* _The problem_: Copy out every line of the entries below verbatim, without changing a character.

* _Records supplied_:
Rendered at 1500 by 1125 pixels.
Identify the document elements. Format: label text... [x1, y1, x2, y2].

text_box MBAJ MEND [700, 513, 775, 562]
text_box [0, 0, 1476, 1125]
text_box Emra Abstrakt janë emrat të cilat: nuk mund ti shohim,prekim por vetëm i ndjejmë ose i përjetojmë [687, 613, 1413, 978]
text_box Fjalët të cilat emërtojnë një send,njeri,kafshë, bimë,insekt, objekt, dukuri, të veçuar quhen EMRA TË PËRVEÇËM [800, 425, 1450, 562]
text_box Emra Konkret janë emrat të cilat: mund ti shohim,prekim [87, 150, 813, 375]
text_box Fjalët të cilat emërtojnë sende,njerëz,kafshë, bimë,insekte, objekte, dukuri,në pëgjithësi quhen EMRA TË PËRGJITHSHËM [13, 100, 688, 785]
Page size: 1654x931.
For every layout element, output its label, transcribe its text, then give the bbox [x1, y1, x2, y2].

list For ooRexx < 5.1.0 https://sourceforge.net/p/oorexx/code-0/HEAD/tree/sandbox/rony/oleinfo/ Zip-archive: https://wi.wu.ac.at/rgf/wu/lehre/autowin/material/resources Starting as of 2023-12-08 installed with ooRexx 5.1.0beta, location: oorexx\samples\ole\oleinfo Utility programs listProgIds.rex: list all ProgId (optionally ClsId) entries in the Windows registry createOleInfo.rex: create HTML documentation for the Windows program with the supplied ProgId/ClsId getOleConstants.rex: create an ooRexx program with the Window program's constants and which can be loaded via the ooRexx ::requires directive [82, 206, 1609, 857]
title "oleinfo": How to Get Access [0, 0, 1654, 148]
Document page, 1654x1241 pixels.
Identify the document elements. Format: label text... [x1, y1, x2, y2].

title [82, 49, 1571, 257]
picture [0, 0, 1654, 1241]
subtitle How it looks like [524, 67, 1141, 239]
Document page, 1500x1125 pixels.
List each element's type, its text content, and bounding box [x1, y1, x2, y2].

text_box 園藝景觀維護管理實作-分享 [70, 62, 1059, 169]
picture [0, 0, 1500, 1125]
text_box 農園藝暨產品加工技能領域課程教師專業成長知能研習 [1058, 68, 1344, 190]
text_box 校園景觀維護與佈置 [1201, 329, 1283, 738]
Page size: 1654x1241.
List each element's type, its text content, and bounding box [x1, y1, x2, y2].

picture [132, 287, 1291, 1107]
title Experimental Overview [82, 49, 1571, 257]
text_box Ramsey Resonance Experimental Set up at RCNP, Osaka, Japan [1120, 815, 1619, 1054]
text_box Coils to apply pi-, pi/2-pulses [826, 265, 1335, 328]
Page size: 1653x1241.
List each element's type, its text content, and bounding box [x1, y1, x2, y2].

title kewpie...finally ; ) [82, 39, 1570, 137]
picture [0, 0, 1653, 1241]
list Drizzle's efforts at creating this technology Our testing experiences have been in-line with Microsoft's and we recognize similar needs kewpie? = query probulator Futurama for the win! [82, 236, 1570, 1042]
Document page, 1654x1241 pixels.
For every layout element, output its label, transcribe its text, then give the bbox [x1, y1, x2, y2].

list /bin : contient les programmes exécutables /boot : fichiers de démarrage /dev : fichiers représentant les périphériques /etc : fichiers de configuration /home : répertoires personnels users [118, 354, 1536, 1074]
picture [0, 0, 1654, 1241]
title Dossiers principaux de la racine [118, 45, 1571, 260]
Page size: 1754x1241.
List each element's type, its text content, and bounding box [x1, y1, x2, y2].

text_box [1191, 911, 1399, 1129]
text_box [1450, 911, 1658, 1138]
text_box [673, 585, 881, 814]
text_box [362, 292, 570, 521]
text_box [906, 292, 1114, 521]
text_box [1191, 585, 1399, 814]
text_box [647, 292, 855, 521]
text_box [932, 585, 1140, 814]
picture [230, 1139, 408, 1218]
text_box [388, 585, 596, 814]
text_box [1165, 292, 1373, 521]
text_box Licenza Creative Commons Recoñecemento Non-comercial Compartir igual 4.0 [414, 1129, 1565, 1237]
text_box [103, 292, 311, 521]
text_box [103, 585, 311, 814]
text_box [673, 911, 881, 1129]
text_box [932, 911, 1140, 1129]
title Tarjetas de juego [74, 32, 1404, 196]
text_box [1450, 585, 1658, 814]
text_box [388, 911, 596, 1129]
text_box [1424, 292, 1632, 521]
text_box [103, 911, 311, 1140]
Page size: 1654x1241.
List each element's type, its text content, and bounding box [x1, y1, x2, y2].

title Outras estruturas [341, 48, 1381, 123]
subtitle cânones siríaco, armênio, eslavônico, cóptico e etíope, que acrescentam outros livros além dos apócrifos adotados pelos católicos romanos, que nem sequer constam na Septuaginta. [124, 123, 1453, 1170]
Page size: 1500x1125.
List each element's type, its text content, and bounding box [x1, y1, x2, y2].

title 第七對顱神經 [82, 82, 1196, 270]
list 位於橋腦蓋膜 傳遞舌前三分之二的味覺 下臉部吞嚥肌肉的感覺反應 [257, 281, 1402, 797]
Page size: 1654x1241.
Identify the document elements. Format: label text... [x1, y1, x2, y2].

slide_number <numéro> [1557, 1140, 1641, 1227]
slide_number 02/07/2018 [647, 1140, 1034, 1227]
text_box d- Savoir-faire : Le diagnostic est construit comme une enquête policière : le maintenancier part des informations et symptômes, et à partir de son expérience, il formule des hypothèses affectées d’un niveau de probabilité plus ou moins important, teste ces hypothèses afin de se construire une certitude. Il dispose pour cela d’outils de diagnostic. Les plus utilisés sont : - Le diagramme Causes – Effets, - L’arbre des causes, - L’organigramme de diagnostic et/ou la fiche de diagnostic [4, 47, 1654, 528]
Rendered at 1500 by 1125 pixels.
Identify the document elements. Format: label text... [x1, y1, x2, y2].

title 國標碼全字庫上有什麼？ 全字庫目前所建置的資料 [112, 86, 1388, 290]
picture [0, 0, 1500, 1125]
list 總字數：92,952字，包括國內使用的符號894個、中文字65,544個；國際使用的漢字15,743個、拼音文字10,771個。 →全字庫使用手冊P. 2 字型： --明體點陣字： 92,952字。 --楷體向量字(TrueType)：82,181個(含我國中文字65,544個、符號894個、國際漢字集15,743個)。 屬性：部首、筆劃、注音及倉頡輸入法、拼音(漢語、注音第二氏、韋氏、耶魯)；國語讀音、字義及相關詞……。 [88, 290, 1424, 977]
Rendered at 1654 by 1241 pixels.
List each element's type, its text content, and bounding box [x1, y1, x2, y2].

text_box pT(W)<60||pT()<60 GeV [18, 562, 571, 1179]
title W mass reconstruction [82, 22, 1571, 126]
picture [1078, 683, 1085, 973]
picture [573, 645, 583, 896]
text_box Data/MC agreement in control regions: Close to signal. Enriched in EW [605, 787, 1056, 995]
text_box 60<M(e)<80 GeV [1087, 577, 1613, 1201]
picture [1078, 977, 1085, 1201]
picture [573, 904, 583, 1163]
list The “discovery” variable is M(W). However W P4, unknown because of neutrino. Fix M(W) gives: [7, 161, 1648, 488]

* _Reply_:
Rendered at 1500 by 1125 pixels.
Identify the document elements. Format: label text... [x1, y1, x2, y2].

text_box MBAJ MEND [700, 513, 775, 562]
text_box [0, 0, 1476, 1125]
text_box Emra Abstrakt janë emrat të cilat: nuk mund ti shohim,prekim por vetëm i ndjejmë ose i përjetojmë [687, 613, 1413, 978]
text_box Fjalët të cilat emërtojnë një send,njeri,kafshë, bimë,insekt, objekt, dukuri, të veçuar quhen EMRA TË PËRVEÇËM [800, 425, 1450, 562]
text_box Emra Konkret janë emrat të cilat: mund ti shohim,prekim [87, 150, 813, 375]
text_box Fjalët të cilat emërtojnë sende,njerëz,kafshë, bimë,insekte, objekte, dukuri,në pëgjithësi quhen EMRA TË PËRGJITHSHËM [13, 100, 688, 785]
Page size: 1654x931.
For every layout element, output its label, transcribe its text, then give the bbox [x1, y1, x2, y2].

list For ooRexx < 5.1.0 https://sourceforge.net/p/oorexx/code-0/HEAD/tree/sandbox/rony/oleinfo/ Zip-archive: https://wi.wu.ac.at/rgf/wu/lehre/autowin/material/resources Starting as of 2023-12-08 installed with ooRexx 5.1.0beta, location: oorexx\samples\ole\oleinfo Utility programs listProgIds.rex: list all ProgId (optionally ClsId) entries in the Windows registry createOleInfo.rex: create HTML documentation for the Windows program with the supplied ProgId/ClsId getOleConstants.rex: create an ooRexx program with the Window program's constants and which can be loaded via the ooRexx ::requires directive [82, 206, 1609, 857]
title "oleinfo": How to Get Access [0, 0, 1654, 148]
Document page, 1654x1241 pixels.
Identify the document elements. Format: label text... [x1, y1, x2, y2].

title [82, 49, 1571, 257]
picture [0, 0, 1654, 1241]
subtitle How it looks like [524, 67, 1141, 239]
Document page, 1500x1125 pixels.
List each element's type, its text content, and bounding box [x1, y1, x2, y2].

text_box 園藝景觀維護管理實作-分享 [70, 62, 1059, 169]
picture [0, 0, 1500, 1125]
text_box 農園藝暨產品加工技能領域課程教師專業成長知能研習 [1058, 68, 1344, 190]
text_box 校園景觀維護與佈置 [1201, 329, 1283, 738]
Page size: 1654x1241.
List each element's type, its text content, and bounding box [x1, y1, x2, y2].

picture [132, 287, 1291, 1107]
title Experimental Overview [82, 49, 1571, 257]
text_box Ramsey Resonance Experimental Set up at RCNP, Osaka, Japan [1120, 815, 1619, 1054]
text_box Coils to apply pi-, pi/2-pulses [826, 265, 1335, 328]
Page size: 1653x1241.
List each element's type, its text content, and bounding box [x1, y1, x2, y2].

title kewpie...finally ; ) [82, 39, 1570, 137]
picture [0, 0, 1653, 1241]
list Drizzle's efforts at creating this technology Our testing experiences have been in-line with Microsoft's and we recognize similar needs kewpie? = query probulator Futurama for the win! [82, 236, 1570, 1042]
Document page, 1654x1241 pixels.
For every layout element, output its label, transcribe its text, then give the bbox [x1, y1, x2, y2].

list /bin : contient les programmes exécutables /boot : fichiers de démarrage /dev : fichiers représentant les périphériques /etc : fichiers de configuration /home : répertoires personnels users [118, 354, 1536, 1074]
picture [0, 0, 1654, 1241]
title Dossiers principaux de la racine [118, 45, 1571, 260]
Page size: 1754x1241.
List each element's type, its text content, and bounding box [x1, y1, x2, y2].

text_box [1191, 911, 1399, 1129]
text_box [1450, 911, 1658, 1138]
text_box [673, 585, 881, 814]
text_box [362, 292, 570, 521]
text_box [906, 292, 1114, 521]
text_box [1191, 585, 1399, 814]
text_box [647, 292, 855, 521]
text_box [932, 585, 1140, 814]
picture [230, 1139, 408, 1218]
text_box [388, 585, 596, 814]
text_box [1165, 292, 1373, 521]
text_box Licenza Creative Commons Recoñecemento Non-comercial Compartir igual 4.0 [414, 1129, 1565, 1237]
text_box [103, 292, 311, 521]
text_box [103, 585, 311, 814]
text_box [673, 911, 881, 1129]
text_box [932, 911, 1140, 1129]
title Tarjetas de juego [74, 32, 1404, 196]
text_box [1450, 585, 1658, 814]
text_box [388, 911, 596, 1129]
text_box [1424, 292, 1632, 521]
text_box [103, 911, 311, 1140]
Page size: 1654x1241.
List each element's type, its text content, and bounding box [x1, y1, x2, y2].

title Outras estruturas [341, 48, 1381, 123]
subtitle cânones siríaco, armênio, eslavônico, cóptico e etíope, que acrescentam outros livros além dos apócrifos adotados pelos católicos romanos, que nem sequer constam na Septuaginta. [124, 123, 1453, 1170]
Page size: 1500x1125.
List each element's type, its text content, and bounding box [x1, y1, x2, y2].

title 第七對顱神經 [82, 82, 1196, 270]
list 位於橋腦蓋膜 傳遞舌前三分之二的味覺 下臉部吞嚥肌肉的感覺反應 [257, 281, 1402, 797]
Page size: 1654x1241.
Identify the document elements. Format: label text... [x1, y1, x2, y2].

slide_number <numéro> [1557, 1140, 1641, 1227]
slide_number 02/07/2018 [647, 1140, 1034, 1227]
text_box d- Savoir-faire : Le diagnostic est construit comme une enquête policière : le maintenancier part des informations et symptômes, et à partir de son expérience, il formule des hypothèses affectées d’un niveau de probabilité plus ou moins important, teste ces hypothèses afin de se construire une certitude. Il dispose pour cela d’outils de diagnostic. Les plus utilisés sont : - Le diagramme Causes – Effets, - L’arbre des causes, - L’organigramme de diagnostic et/ou la fiche de diagnostic [4, 47, 1654, 528]
Rendered at 1500 by 1125 pixels.
Identify the document elements. Format: label text... [x1, y1, x2, y2].

title 國標碼全字庫上有什麼？ 全字庫目前所建置的資料 [112, 86, 1388, 290]
picture [0, 0, 1500, 1125]
list 總字數：92,952字，包括國內使用的符號894個、中文字65,544個；國際使用的漢字15,743個、拼音文字10,771個。 →全字庫使用手冊P. 2 字型： --明體點陣字： 92,952字。 --楷體向量字(TrueType)：82,181個(含我國中文字65,544個、符號894個、國際漢字集15,743個)。 屬性：部首、筆劃、注音及倉頡輸入法、拼音(漢語、注音第二氏、韋氏、耶魯)；國語讀音、字義及相關詞……。 [88, 290, 1424, 977]
Rendered at 1654 by 1241 pixels.
List each element's type, its text content, and bounding box [x1, y1, x2, y2].

text_box pT(W)<60||pT()<60 GeV [18, 562, 571, 1179]
title W mass reconstruction [82, 22, 1571, 126]
picture [1078, 683, 1085, 973]
picture [573, 645, 583, 896]
text_box Data/MC agreement in control regions: Close to signal. Enriched in EW [605, 787, 1056, 995]
text_box 60<M(e)<80 GeV [1087, 577, 1613, 1201]
picture [1078, 977, 1085, 1201]
picture [573, 904, 583, 1163]
list The “discovery” variable is M(W). However W P4, unknown because of neutrino. Fix M(W) gives: [7, 161, 1648, 488]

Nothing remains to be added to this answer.